## Requirement
Transcribe all of the listing exactly.

## Records supplied

────────────────────────────────────────

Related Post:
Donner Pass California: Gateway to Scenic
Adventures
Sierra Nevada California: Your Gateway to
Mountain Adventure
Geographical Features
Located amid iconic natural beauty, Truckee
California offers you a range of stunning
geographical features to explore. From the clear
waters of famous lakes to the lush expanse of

────────────────────────────────────────

## Exercise result
Related Post:
Donner Pass California: Gateway to Scenic
Adventures
Sierra Nevada California: Your Gateway to
Mountain Adventure
Geographical Features
Located amid iconic natural beauty, Truckee
California offers you a range of stunning
geographical features to explore. From the clear
waters of famous lakes to the lush expanse of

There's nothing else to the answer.